Un bémol cependant, pas très convaincu par le personnage d’Agnès, assez rapidement insupportable, et qui se fait accuser à tort dans le scénario : faire un personnage de femme handicapée, le rendre relou pour le spectateur puis la faire disparaître pour un truc qu’elle n’a pas commis, c’est un peu malaisant (mais peut-être c’est pour qu’on s’interroge sur la complicité qu’on a avec les personnages que ça arrange qu’elle disparaisse ?)

Pour un Dupieux c’était quand même curieusement linéaire, avec un petit fond de critique sociale(en plissant les yeux). Je recommande.

Tout simplement noir, de Jean-Pascal Zadi et John Wax

Ouvrir la voix x Dix pour cent.

Film français sorti en 2020. Jean-Pascal Zadi joue son propre rôle, celui d’un acteur noir qui galère à se faire une place dans le cinéma français. Il décide de se faire connaître en lançant une grande marche « pour les Noirs » qu’il publicise avec des vidéos humoristiques dénonçant la situation des Noirs en France. Au fil du film, il va rencontrer une palette de personnalités publiques noires pour tenter de les motiver à faire de la publicité à la Marche, avec des résultats plus que mitigés.

Le sujet était assez casse-gueule mais le résultat est très réussi. Il y a un côté « et si Ouvrir la voix avait été une comédie ? » : le film parle de la place des Noir·es dans l’espace public en France, en présentant différents points de vue internes à la communauté, notamment ceux de célébrités de différents domaines qui jouent leurs propres rôles. Après je pense que le film est très ancré dans son époque et va mal vieillir : les blagues sur Case Départ et Première étoile c’est pas ultra intemporel. Mais le casting est assez fou et le principe de la fiction où tout le monde joue son propre rôle tout en interagissant avec un personnage principal bras cassé marche très bien.

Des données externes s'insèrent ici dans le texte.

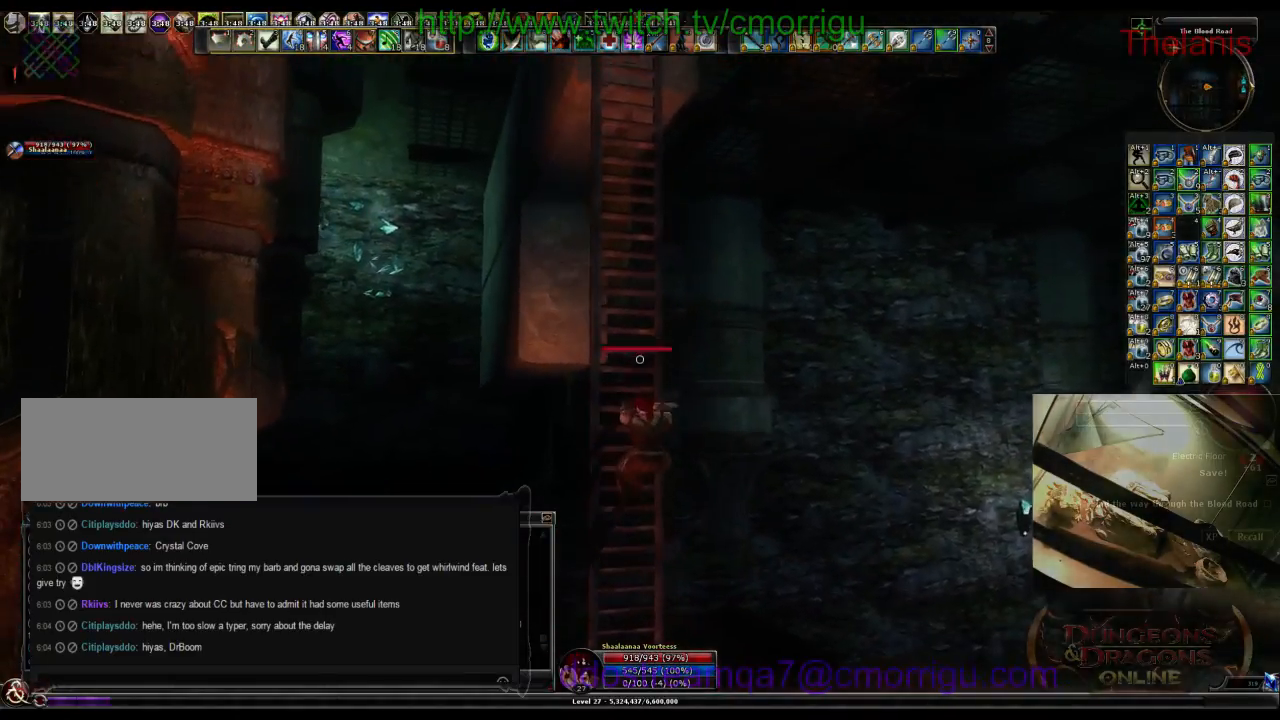
{"keys": ["w"], "events": []}
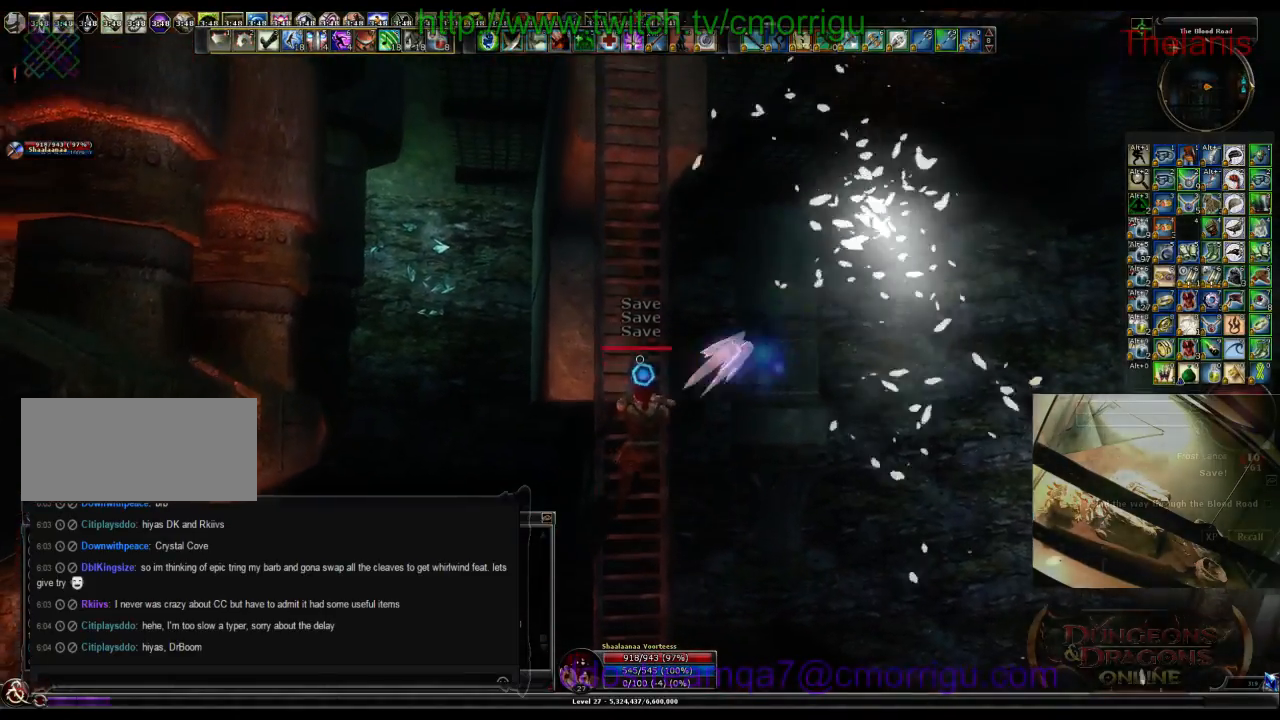
{"keys": ["w"], "events": []}
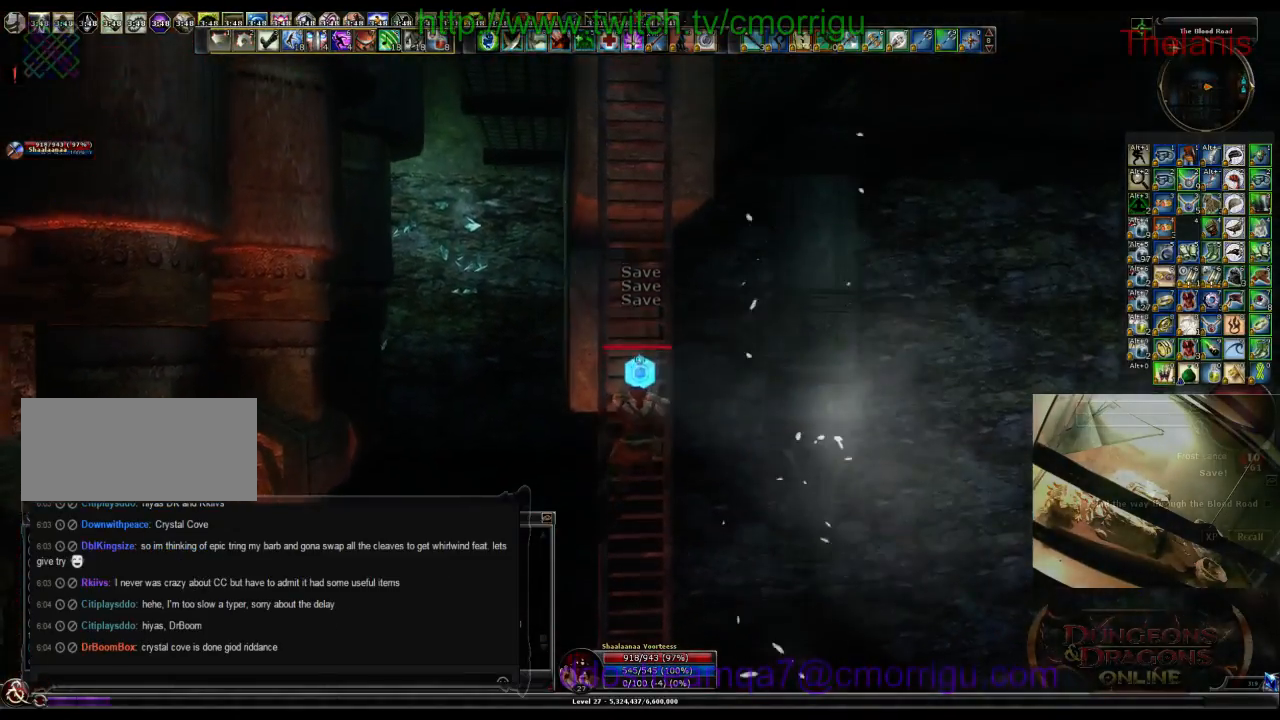
{"keys": ["w"], "events": []}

Dirty Dancing, d’Emile Ardolino

Film américain de 1987. Dans les années 60, une famille bourgeoise passe trois semaines dans un village-vacances. La pension est soigneusement organisée pour permettre une endogamie de classe : tous les pensionnaires sont bourgeois, et les serveurs sont recrutés en tant que job d’été parmi les étudiants qui vont aller dans les colleges prestigieux. Les deux filles de la famille sont d’ailleurs immédiatement entreprises par un étudiant en médecine et le fils du propriétaire de la pension. Mais la plus jeune, que tout le monde surnomme Bébé, n’est pas du tout attirée par ce mode de vie. Elle se rapproche des autres employés de la pension, qui viennent d’un milieu bien plus prolétaire et travaillent en tant que saisonniers. Parmi eux, elle est surtout séduite par Johnny Castle, le professeur de danse de la pension.

C’était très bien. Le film épouse le point de vue de Bébé, on voit son désir à elle pour Johnny, c’est son corps à lui qui est objectifié et mis en scène. Excellente scène d’ouverture qui pose les enjeux à travers une exposition en voiceover par Bébé (« That was the summer of 1963, when everybody called me « Baby » and it didn’t occur to me to mind.« ). Le film pose dès sa première phrase qu’il va nous parler d’agency, what’s not to like?
Et effectivement le film parle des choix de Bébé : le choix de s’éloigner des rituels de sa classe sociale et des tentatives de la jeter dans les bras d’un héritier insipide, le choix de passer du temps avec les prolétaires et leur façon de danser comme à peu près tout le monde danse actuellement, ie collé serré et sans le formalisme des danses de salon. Le choix surtout de s’accrocher à son idéalisme et de vouloir changer le monde y compris et essayant de résoudre les problèmes des gens qui ne sont pas ses pairs sociaux. Et évidemment le choix d’assumer son désir puis son amour pour Johnny, même si sa famille et sa classe sont contre. Les enjeux sociaux du film sont de façon générale très réussis : les prolos ont tort par défaut, Johnny peut être accusé de vol avec zéro preuve et viré, aucun souci. De façon générale iels sont considérés comme des gigolos et des filles faciles par les bourgeois, qui peuvent aller prendre du bon temps avec eux tant que c’est en toute discrétion : c’est très clairement explicité dans le cas de Johnny. Par contre Bébé devrait évidemment en tant que fille de bonne famille rester vierge et pure, et Johnny est vu comme un prédateur et un irresponsable. Mais le film n’est pas non plus manichéen sur ce point : Johnny a pour premier réflexe de mettre une raclée à Benny qui insulte sa pote, le père de Bébé est montré comme une personne droite, qui est capable de dépasser ses a priori de classe (même s’il faut lui expliquer longtemps. Par ailleurs le film le montre aussi comme un mec typique, qui regarde fixement l’horizon quand il n’est pas content et que sa fille essaie de communiquer avec lui). Plus intéressant, on voit surtout le complexe de Johnny, frustré de ne pas avoir pu aider Penny, qui se compare aux compétences de médecin du père de Bébé. (Mention spéciale aussi au personnage de la mère qui est largement insignifiante tout au long du film mais se révèle en deux répliques lors de la scène finale).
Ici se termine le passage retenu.